Early immune responses may in many cases help to contain M. ulcerans infections and prevent clinical BU disease, as indicated by the development of a serological response against M. ulcerans in many healthy individuals living in African BU endemic areas. We assume that for the development of a chronic infection after inoculation with M. ulcerans it may be critical that a large enough bacterial cluster can develop that generates a protective cloud of mycolactone. After intracellular multiplication and killing of the host cell, globi-like bacterial accumulations may represent a starting point for the development of large extracellular clusters of M. ulcerans. In early but nonetheless established lesions, as analyzed here, the infiltrating immune cells can no longer reach the extracellular mycobacteria in the necrotic center, despite massive extravasation of leukocytes. On the other hand the layer of infiltrating cells around the lesion core may – together with other factors, such as the formation of an abundant extracellular matrix- hinder spread of the mycobacteria into the lymph and bloodstream. This may contribute to the fact that most BU patients present with a single lesion.

The mode of transmission of M. ulcerans is currently not clear. Both insect bites and direct inoculation of bacteria into the skin from an environmental reservoir after skin trauma have been implicated. After inoculation, an early intra-macrophage growth phase may play a role in disease development., In the early lesions analyzed here, AFB were exclusively found in the necrotic core of the lesions (red stars in Fig. 1B, E, H, K, N) and appeared mainly as extracellular cluster (Fig. 1I, O).
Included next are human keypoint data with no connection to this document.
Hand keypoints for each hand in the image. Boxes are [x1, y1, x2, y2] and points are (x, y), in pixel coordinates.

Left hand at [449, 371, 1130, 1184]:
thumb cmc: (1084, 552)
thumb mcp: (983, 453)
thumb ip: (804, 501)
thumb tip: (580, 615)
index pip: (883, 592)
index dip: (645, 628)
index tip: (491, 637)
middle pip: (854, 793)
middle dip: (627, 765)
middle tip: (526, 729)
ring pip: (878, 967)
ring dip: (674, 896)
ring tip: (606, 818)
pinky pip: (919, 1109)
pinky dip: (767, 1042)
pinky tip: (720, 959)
However, when present close to the infiltration belt, some mycobacteria appeared to be intracellularly located (Fig. 1C, F, L). Like in more advanced lesions, AFB were typically found in the subcutaneous tissue and only rarely in the dermis. Preferential location of M. ulcerans in the deeper subcutis may either reflect the inoculation route or a tropism related to nutritional needs only provided by the destroyed fat tissue.
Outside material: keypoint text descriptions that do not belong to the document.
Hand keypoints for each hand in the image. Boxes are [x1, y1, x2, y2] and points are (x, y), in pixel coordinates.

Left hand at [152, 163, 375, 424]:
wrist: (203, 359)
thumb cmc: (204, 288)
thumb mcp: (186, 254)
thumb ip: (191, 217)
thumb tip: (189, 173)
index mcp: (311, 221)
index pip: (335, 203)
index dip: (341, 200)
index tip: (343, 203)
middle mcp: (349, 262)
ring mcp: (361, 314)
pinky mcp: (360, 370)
Taken together histopathological data from our Australian patients clearly show that infection by M. ulcerans is accompanied by massive leukocyte infiltration. The apparent lack of infiltration described as a hallmark of BU is obviously restricted to the lesion core, where mycolactone causes death of all resident and infiltrating cells by apoptosis. If diagnostic punch biopsies are not taken from the center of the lesion, but more from its periphery, massive infiltration may thus be found. Together with an apparent lack of AFBs, which are not evenly spread and often missed in small tissue biopsies of BU patients this may mislead histopathological diagnosis. However these results should be reconfirmed by analyzing also African early BU lesions (plaque, nodules). M. ulcerans strains from Australia primarily produce mycolactone C while a mixture of mycolactone C and the more potent mycolactone A/B is found in lipid extracts from African strains. Despite these differences, the pathogenesis of BU seems to be comparable in patients from both continents and also in Australian patients large ulcers develop when treatment is delayed. In line with this, the typical histopathological features found in the lesions of our Australian patients were indistinguishable from those observed in samples from African patients.
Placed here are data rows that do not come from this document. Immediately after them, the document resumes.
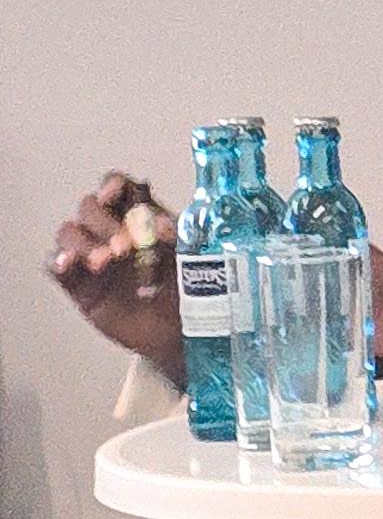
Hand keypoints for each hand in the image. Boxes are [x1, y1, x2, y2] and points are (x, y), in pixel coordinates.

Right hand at [43, 173, 182, 373]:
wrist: (184, 332)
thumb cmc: (190, 289)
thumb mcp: (189, 258)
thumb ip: (173, 239)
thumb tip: (160, 226)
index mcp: (140, 217)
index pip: (118, 188)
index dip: (112, 186)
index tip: (116, 195)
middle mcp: (111, 231)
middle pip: (90, 208)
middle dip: (104, 222)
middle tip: (126, 246)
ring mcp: (92, 257)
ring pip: (69, 233)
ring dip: (83, 243)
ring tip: (105, 262)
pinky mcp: (79, 284)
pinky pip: (56, 267)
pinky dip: (58, 261)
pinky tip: (69, 264)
When early immune responses do not eliminate a M. ulcerans inoculum, a chronic infection may develop and the extracellular clusters of the mycobacteria can no longer be reached by the infiltrating cells. However, the formation of the infiltration belt around the necrotic core of the lesion described here, most likely helps to prevent systemic spread of the infection; but it cannot prevent local multiplication of the bacteria followed by progressive ulceration.